The Good and Bad of the New Executive Order on Public Service Loan Forgiveness

Andrew Gillen

student loan forgiveness

The Trump administration has issued a new executive order that limits eligibility for Public Service Loan Forgiveness (PSLF), a program that provides student loan forgiveness to government and nonprofit workers after 10 years of payments (other workers have to repay for 20–25 years, and some loans aren’t eligible for forgiveness at all). 

The new order seeks to bar nonprofit workers from benefiting if their organization has a “substantial illegal purpose.” Some of the illegal purposes listed include aiding and abetting illegal immigration, supporting terrorism, performing transgender surgery on children, illegal discrimination, or engaging in disorderly conduct like obstructing highways.

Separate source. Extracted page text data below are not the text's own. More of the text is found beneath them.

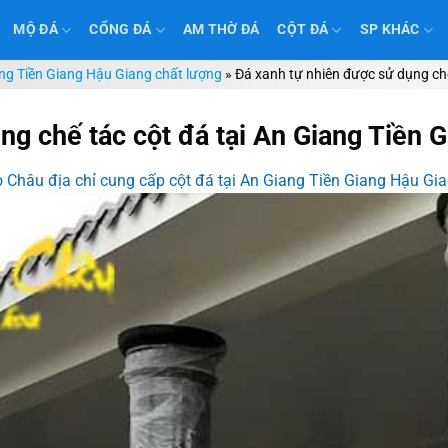
MỘ ĐÁ
CỔNG ĐÁ
AM THỜ ĐÁ
CỘT ĐÁ
SP KHÁC
ang Tiền Giang Hậu Giang chất lượng
»
Đá xanh tự nhiên được sử dụng chế
ng chế tác cột đá tại An Giang Tiền 
 Châu địa chỉ cung cấp cột đá tại An Giang Tiền Giang Hậu Gi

The good aspect of the executive order is that it will constrict the size of PSLF. The PSLF is a badly designed program that should be shut down entirely. 

To begin with, PSLF is badly targeted. The ostensible reason for the program is that government and nonprofit workers are underpaid. This premise is likely false, but even if it were true, loan forgiveness is the wrong remedy because it is so badly targeted, providing extra compensation only to those workers who took on student loan debt. 

PSLF is also unfair. A nurse who works at a nonprofit hospital could get their loans forgiven in 10 years, but a nurse working for a for-profit hospital would have to repay for 20 or 25 years. In addition, PSLF provides massive windfalls for some borrowers. For example, the Biden administration used PSLF to forgive $78 billion in loans for one million borrowers, meaning the average beneficiary received a windfall of over $70,000. In comparison, the maximum Pell Grant, which goes to the lowest-income students, is $7,395. 

The bad aspect of the new order is that a “substantial illegal purpose” can be easily twisted by policymakers to target the political opposition. For example, the order notes that “engaging in a pattern of aiding and abetting illegal discrimination” would be an illegal purpose. Under the current administration, this means that nonprofits that support Diversity, Equity, and Inclusion (DEI) could lose access to PSLF because many DEI practices are discriminatory. But the next progressive administration could reverse course, arguing that opposing DEI is racist, and therefore any organization that opposes DEI is abetting illegal discrimination. 

To avoid this corrosive legal ping pong, all student loan borrowers should be treated the same. This applies to borrowers at pro- or anti-DEI organizations, but it also applies to borrowers working in the nonprofit sector or the for-profit sector. Rather than debate about which organizations are eligible for PSLF, we should get rid of PSLF entirely.